What you return must be the lines from the first one below through the one containing "When a source is inside", exactly and with pictures excluded.

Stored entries
===============

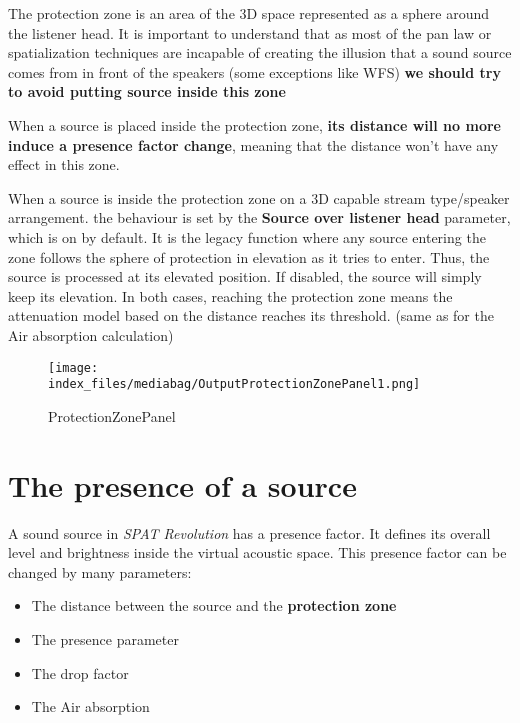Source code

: \documentclass[
  letterpaper,
  DIV=11,
  numbers=noendperiod]{scrreport}
\providecommand{\tightlist}{%
  \setlength{\itemsep}{0pt}\setlength{\parskip}{0pt}}\usepackage{longtable,booktabs,array}
\begin{document}
The protection zone is an area of the 3D space represented as a sphere
around the listener head. It is important to understand that as most of
the pan law or spatialization techniques are incapable of creating the
illusion that a sound source comes from in front of the speakers (some
exceptions like WFS) \textbf{we should try to avoid putting source
inside this zone}

When a source is placed inside the protection zone, \textbf{its distance
will no more induce a presence factor change}, meaning that the distance
won't have any effect in this zone.

When a source is inside the protection zone on a 3D capable stream
type/speaker arrangement. the behaviour is set by the \textbf{Source
over listener head} parameter, which is on by default. It is the legacy
function where any source entering the zone follows the sphere of
protection in elevation as it tries to enter. Thus, the source is
processed at its elevated position. If disabled, the source will simply
keep its elevation. In both cases, reaching the protection zone means
the attenuation model based on the distance reaches its threshold. (same
as for the Air absorption calculation)

\begin{figure}

{\centering \texttt{[image: index\_files/mediabag/OutputProtectionZonePanel1.png]}

}

\caption{ProtectionZonePanel}

\end{figure}

\hypertarget{the-presence-of-a-source}{%
\section{The presence of a source}\label{the-presence-of-a-source}}

A sound source in \emph{SPAT Revolution} has a presence factor. It
defines its overall level and brightness inside the virtual acoustic
space. This presence factor can be changed by many parameters:

\begin{itemize}
\tightlist
\item
  The distance between the source and the \textbf{protection zone}
\item
  The presence parameter
\item
  The drop factor
\item
  The Air absorption
\end{itemize}
\end{document}
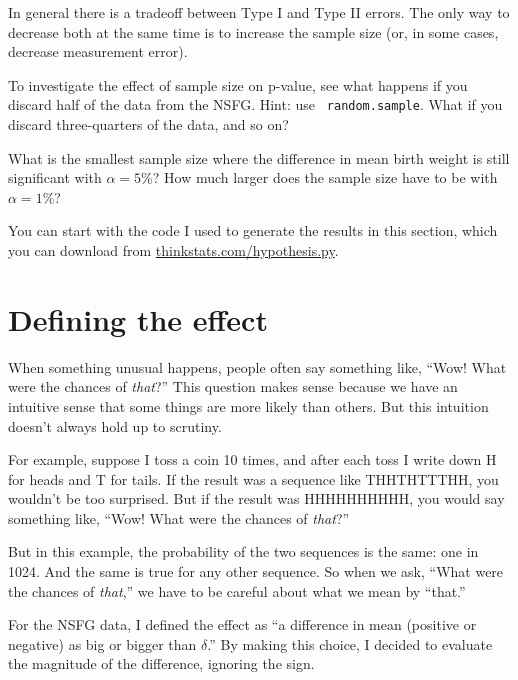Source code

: \documentclass[12pt]{book}
\begin{document}
In general there is a tradeoff between Type I and Type II errors.
The only way to decrease both at the same time is to increase the
sample size (or, in some cases, decrease measurement error).


\begin{ex}

To investigate the effect of sample size on p-value, see what happens
if you discard half of the data from the NSFG.  Hint: use {\tt
  random.sample}.  What if you discard three-quarters of the data, and
so on?


What is the smallest sample size where the difference in mean birth
weight is still significant with $\alpha=5$\%?  How much
larger does the sample size have to be with $\alpha=1$\%?

You can start with the code I used to generate the results in this
section, which you can download from \url{thinkstats.com/hypothesis.py}.


\end{ex}


\section{Defining the effect}

When something unusual happens, people often say something like,
``Wow!  What were the chances of {\em that}?''  This question makes
sense because we have an intuitive sense that some things are more
likely than others.  But this intuition doesn't always hold up to
scrutiny.


For example, suppose I toss a coin 10 times, and after each toss I
write down H for heads and T for tails.  If the result was a sequence
like THHTHTTTHH, you wouldn't be too surprised.  But if the result was
HHHHHHHHHH, you would say something like, ``Wow!  What were the
chances of {\em that}?''

But in this example, the probability of the two sequences is the
same: one in 1024.  And the same is true for any other sequence.
So when we ask, ``What were the chances of {\em that},'' we have
to be careful about what we mean by ``that.''

For the NSFG data, I defined the effect as ``a difference in mean
(positive or negative) as big or bigger than $\delta$.''  By making
this choice, I decided to evaluate the magnitude of the difference,
ignoring the sign.
\end{document}
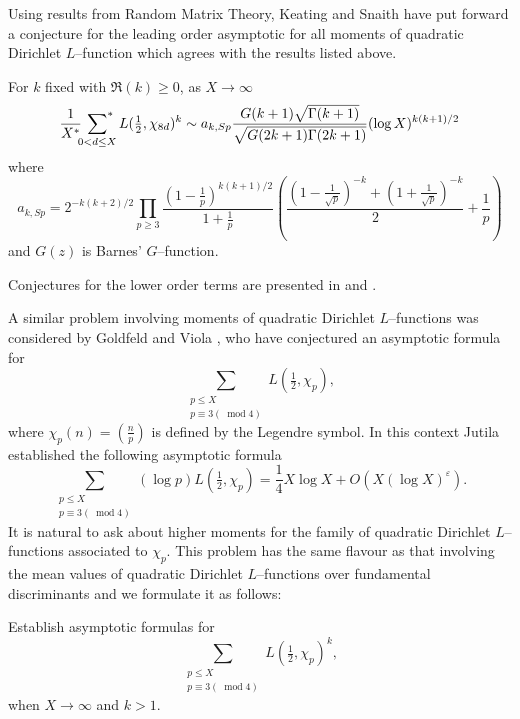 \documentclass[11pt]{amsart}
\begin{document}
Using results from Random Matrix Theory, Keating and Snaith \cite{KeS2} have put forward a conjecture for the leading order asymptotic for all moments of quadratic Dirichlet $L$--function which agrees with the results listed above.
\begin{conj}
For $k$ fixed with $\mathfrak{R}(k)\geq0$, as $X\rightarrow\infty$
\begin{equation}
\frac{1}{X^{*}}\sideset{}{^{*}}\sum_{0<d\leq X}L(\tfrac{1}{2},\chi_{8d})^{k}\sim a_{k,Sp}\frac{G(k+1)\sqrt{\Gamma(k+1)}}{\sqrt{G(2k+1)\Gamma(2k+1)}}(\log X)^{k(k+1)/2}
\end{equation}
where
$$a_{k,Sp}=2^{-k(k+2)/2}\prod_{p\geq3}\frac{(1-\frac{1}{p})^{k(k+1)/2}}{1+\frac{1}{p}}\left(\frac{(1-\frac{1}{\sqrt{p}})^{-k}+(1+\frac{1}{\sqrt{p}})^{-k}}{2}+\frac{1}{p}\right)$$
and $G(z)$ is Barnes' $G$--function.
\end{conj}
Conjectures for the lower order terms are presented in \cite{CFKRS} and \cite{DGH}.

A similar problem involving moments of quadratic Dirichlet $L$--functions was considered by Goldfeld and Viola \cite{GV}, who have conjectured an asymptotic formula for
\begin{equation}
\sum_{\substack{p\leq X \\ p\equiv3({\;\operatorname{mod}}4)}}L(\tfrac{1}{2},\chi_{p}),
\end{equation}
where $\chi_{p}(n)=\left(\frac{n}{p}\right)$ is defined by the Legendre symbol. In this context Jutila \cite{J} established the following asymptotic formula
\begin{equation}
\label{jutilaprime}
\sum_{\substack{p\leq X \\ p\equiv3({\;\operatorname{mod}}4)}}(\log p)L(\tfrac{1}{2},\chi_{p})=\frac{1}{4}X\log X+O(X(\log X)^{\varepsilon}).
\end{equation}  
It is natural to ask about higher moments for the family of quadratic Dirichlet $L$--functions associated to $\chi_{p}$. This problem has the same flavour as that involving the mean values of quadratic Dirichlet $L$--functions over fundamental discriminants and we formulate it as follows:
\begin{problem}
\label{prob1}
Establish asymptotic formulas for
\begin{equation}
\label{1.9}
\sum_{\substack{p\leq X \\ p\equiv3({\;\operatorname{mod}}4)}}L(\tfrac{1}{2},\chi_{p})^{k},
\end{equation} 
when $X\rightarrow\infty$ and $k>1$.
\end{problem}
\end{document}
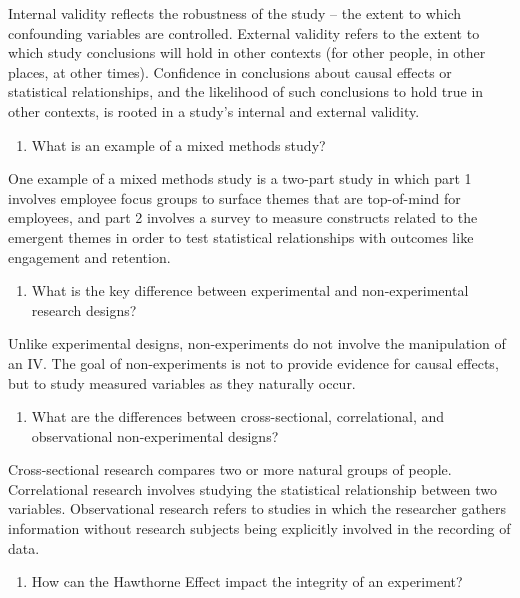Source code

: \documentclass[]{book}
\providecommand{\tightlist}{%
  \setlength{\itemsep}{0pt}\setlength{\parskip}{0pt}}
\begin{document}
Internal validity reflects the robustness of the study -- the extent to which confounding variables are controlled. External validity refers to the extent to which study conclusions will hold in other contexts (for other people, in other places, at other times). Confidence in conclusions about causal effects or statistical relationships, and the likelihood of such conclusions to hold true in other contexts, is rooted in a study's internal and external validity.

\begin{enumerate}
\def\labelenumi{\arabic{enumi}.}
\setcounter{enumi}{6}
\tightlist
\item
  What is an example of a mixed methods study?
\end{enumerate}

One example of a mixed methods study is a two-part study in which part 1 involves employee focus groups to surface themes that are top-of-mind for employees, and part 2 involves a survey to measure constructs related to the emergent themes in order to test statistical relationships with outcomes like engagement and retention.

\begin{enumerate}
\def\labelenumi{\arabic{enumi}.}
\setcounter{enumi}{7}
\tightlist
\item
  What is the key difference between experimental and non-experimental research designs?
\end{enumerate}

Unlike experimental designs, non-experiments do not involve the manipulation of an IV. The goal of non-experiments is not to provide evidence for causal effects, but to study measured variables as they naturally occur.

\begin{enumerate}
\def\labelenumi{\arabic{enumi}.}
\setcounter{enumi}{8}
\tightlist
\item
  What are the differences between cross-sectional, correlational, and observational non-experimental designs?
\end{enumerate}

Cross-sectional research compares two or more natural groups of people. Correlational research involves studying the statistical relationship between two variables. Observational research refers to studies in which the researcher gathers information without research subjects being explicitly involved in the recording of data.

\begin{enumerate}
\def\labelenumi{\arabic{enumi}.}
\setcounter{enumi}{9}
\tightlist
\item
  How can the Hawthorne Effect impact the integrity of an experiment?
\end{enumerate}
\end{document}
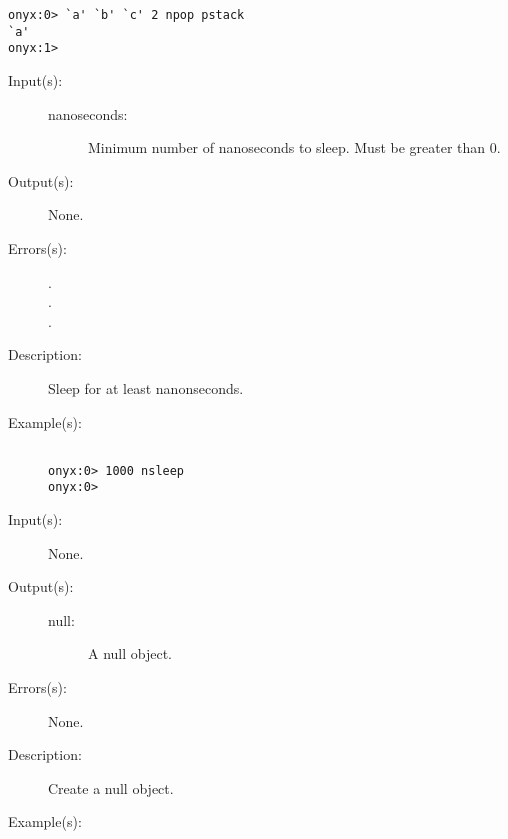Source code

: \begin{description}
\begin{description}
\begin{verbatim}
onyx:0> `a' `b' `c' 2 npop pstack
`a'
onyx:1>
		\end{verbatim}
	\end{description}
\label{systemdict:nsleep}
\item[{\onyxop{nanoseconds}{nsleep}{--}}: ]
	\begin{description}\item[]
	\item[Input(s): ]
		\begin{description}\item[]
		\item[nanoseconds: ]
			Minimum number of nanoseconds to sleep.  Must be greater
			than 0.
		\end{description}
	\item[Output(s): ] None.
	\item[Errors(s): ]
		\begin{description}\item[]
		\item[.]
		\item[.]
		\item[.]
		\end{description}
	\item[Description: ]
		Sleep for at least  nanonseconds.
	\item[Example(s): ]\begin{verbatim}

onyx:0> 1000 nsleep
onyx:0>
		\end{verbatim}
	\end{description}
\label{systemdict:null}
\item[{\onyxop{--}{null}{null}}: ]
	\begin{description}\item[]
	\item[Input(s): ] None.
	\item[Output(s): ]
		\begin{description}\item[]
		\item[null: ]
			A null object.
		\end{description}
	\item[Errors(s): ] None.
	\item[Description: ]
		Create a null object.
	\item[Example(s): ]\begin{verbatim}


\end{verbatim}
\end{description}
\end{description}
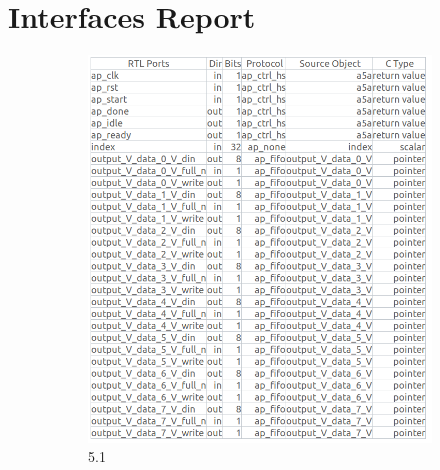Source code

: \documentclass{article}
\begin{document}
\vspace{15cm}


\section{Interfaces Report}
\vspace{1cm}
\begin{figure}[h]
\centering
\begin{subfigure}[b]{0.5\textwidth}
    \centering
\includegraphics[width=\textwidth]{figs/33a.png}
    \caption{5.1}
    \label{fig:my_label}
\end{subfigure}
\hfill
\begin{subfigure}[b]{0.5\textwidth}
    \centering

\end{subfigure}
\end{figure}
\end{document}
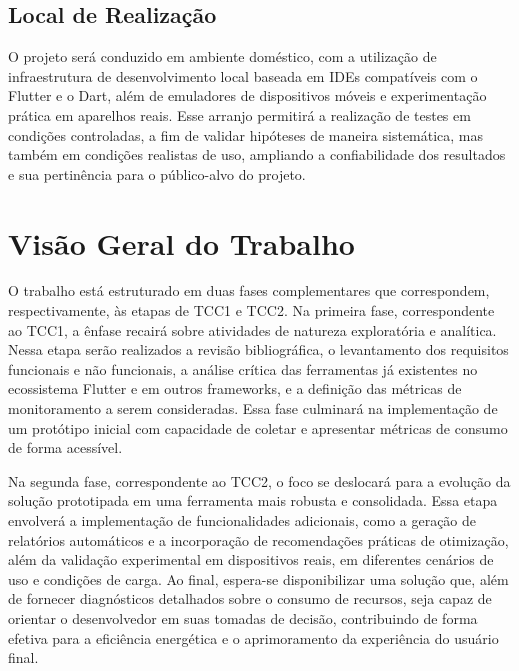 \documentclass[12pt,a4paper]{article}
\begin{document}
\subsection{Local de Realização}
O projeto será conduzido em ambiente doméstico, com a utilização de infraestrutura de desenvolvimento local baseada em IDEs compatíveis com o Flutter e o Dart, além de emuladores de dispositivos móveis e experimentação prática em aparelhos reais. Esse arranjo permitirá a realização de testes em condições controladas, a fim de validar hipóteses de maneira sistemática, mas também em condições realistas de uso, ampliando a confiabilidade dos resultados e sua pertinência para o público-alvo do projeto.

\section{Visão Geral do Trabalho}

O trabalho está estruturado em duas fases complementares que correspondem, respectivamente, às etapas de TCC1 e TCC2. Na primeira fase, correspondente ao TCC1, a ênfase recairá sobre atividades de natureza exploratória e analítica. Nessa etapa serão realizados a revisão bibliográfica, o levantamento dos requisitos funcionais e não funcionais, a análise crítica das ferramentas já existentes no ecossistema Flutter e em outros frameworks, e a definição das métricas de monitoramento a serem consideradas. Essa fase culminará na implementação de um protótipo inicial com capacidade de coletar e apresentar métricas de consumo de forma acessível.  

Na segunda fase, correspondente ao TCC2, o foco se deslocará para a evolução da solução prototipada em uma ferramenta mais robusta e consolidada. Essa etapa envolverá a implementação de funcionalidades adicionais, como a geração de relatórios automáticos e a incorporação de recomendações práticas de otimização, além da validação experimental em dispositivos reais, em diferentes cenários de uso e condições de carga. Ao final, espera-se disponibilizar uma solução que, além de fornecer diagnósticos detalhados sobre o consumo de recursos, seja capaz de orientar o desenvolvedor em suas tomadas de decisão, contribuindo de forma efetiva para a eficiência energética e o aprimoramento da experiência do usuário final.
\end{document}

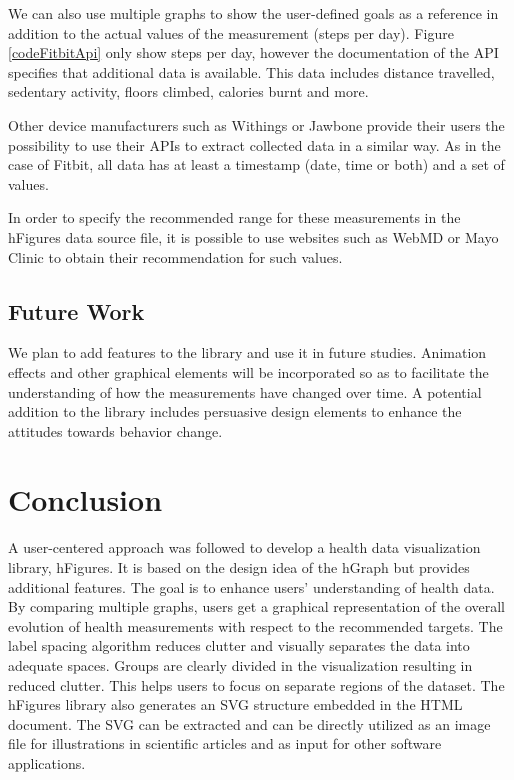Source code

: \documentclass[twocolumn]{bmcart}%
\begin{document}
We can also use multiple graphs to show the user-defined goals as a reference in addition to the actual values of the measurement (steps per day). Figure \ref{codeFitbitApi} only show steps per day, however the documentation of the API specifies that additional data is available. This data includes distance travelled, sedentary activity, floors climbed, calories burnt and more.

Other device manufacturers such as Withings or Jawbone provide their users the possibility to use their APIs to extract collected data in a similar way. As in the case of Fitbit, all data has at least a timestamp (date, time or both) and a set of values.

In order to specify the recommended range for these measurements in the hFigures data source file, it is possible to use websites such as WebMD or Mayo Clinic to obtain their recommendation for such values.

\subsection*{Future Work}

We plan to add features to the library and use it in future studies. Animation effects and other graphical elements will be incorporated so as to facilitate the understanding of how the measurements have changed over time. A potential addition to the library includes persuasive design elements to enhance the attitudes towards behavior change.

\section*{Conclusion}

A user-centered approach was followed to develop a health data visualization library, hFigures. It is based on the design idea of the hGraph but provides additional features. The goal is to enhance users' understanding of health data.
By comparing multiple graphs, users get a graphical representation of the overall evolution of health measurements with respect to the recommended targets. The label spacing algorithm reduces clutter and visually separates the data into adequate spaces. Groups are clearly divided in the visualization resulting in reduced clutter. This helps users to focus on separate regions of the dataset. The hFigures library also generates an SVG structure embedded in the HTML document. The SVG can be extracted and can be directly utilized as an image file for illustrations in scientific articles and as input for other software applications.
\end{document}
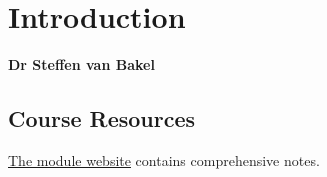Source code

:\chapter{Introduction}
\begin{center}
    \centerline{\textbf{Dr Steffen van Bakel}}
\end{center}

\section{Course Resources}
\href{https://www.doc.ic.ac.uk/~svb/TSfPL/}{The module website} contains comprehensive notes.

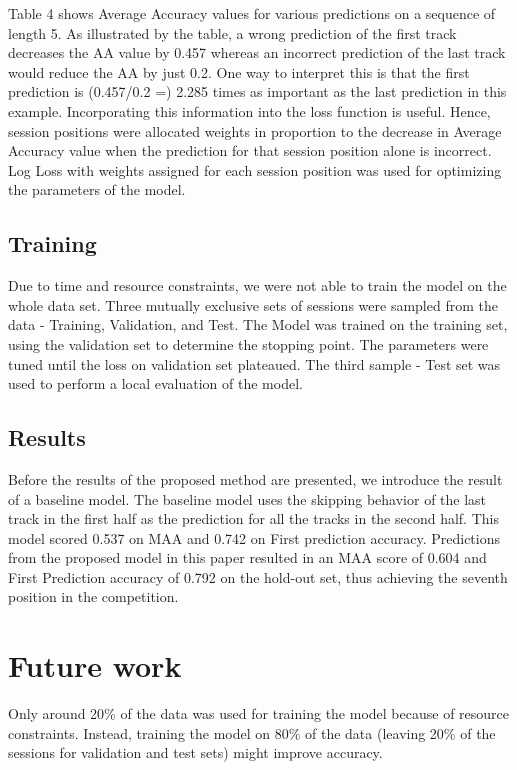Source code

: \documentclass[sigconf]{acmart}
\begin{document}
Table 4 shows Average Accuracy values for various predictions on a sequence of length 5. As illustrated by the table, a wrong prediction of the first track decreases the AA value by 0.457 whereas an incorrect prediction of the last track would reduce the AA by just 0.2. One way to interpret this is that the first prediction is (0.457/0.2 =) 2.285 times as important as the last prediction in this example. Incorporating this information into the loss function is useful. Hence, session positions were allocated weights in proportion to the decrease in Average Accuracy value when the prediction for that session position alone is incorrect. Log Loss with weights assigned for each session position was used for optimizing the parameters of the model.

\subsection{Training}
Due to time and resource constraints, we were not able to train the model on the whole data set. Three mutually exclusive sets of sessions were sampled from the data - Training, Validation, and Test. The Model was trained on the training set, using the validation set to determine the stopping point. The parameters were tuned until the loss on validation set plateaued. The third sample - Test set was used to perform a local evaluation of the model.

\subsection{Results}
Before the results of the proposed method are presented, we introduce the result of a baseline model. The baseline model uses the skipping behavior of the last track in the first half as the prediction for all the tracks in the second half. This model scored 0.537 on MAA and 0.742 on First prediction accuracy. Predictions from the proposed model in this paper resulted in an MAA score of 0.604 and First Prediction accuracy of 0.792 on the hold-out set, thus achieving the seventh position in the competition.

\section{Future work}
Only around 20\% of the data was used for training the model because of resource constraints. Instead, training the model on 80\% of the data (leaving 20\% of the sessions for validation and test sets) might improve accuracy. 
\end{document}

===============

▶ **Completed task**
Source code

: \documentclass[
  letterpaper,
  DIV=11,
  numbers=noendperiod]{scrreport}
\providecommand{\tightlist}{%
  \setlength{\itemsep}{0pt}\setlength{\parskip}{0pt}}\usepackage{longtable,booktabs,array}
\begin{document}
The protection zone is an area of the 3D space represented as a sphere
around the listener head. It is important to understand that as most of
the pan law or spatialization techniques are incapable of creating the
illusion that a sound source comes from in front of the speakers (some
exceptions like WFS) \textbf{we should try to avoid putting source
inside this zone}

When a source is placed inside the protection zone, \textbf{its distance
will no more induce a presence factor change}, meaning that the distance
won't have any effect in this zone.

When a source is inside the protection zone on a 3D capable stream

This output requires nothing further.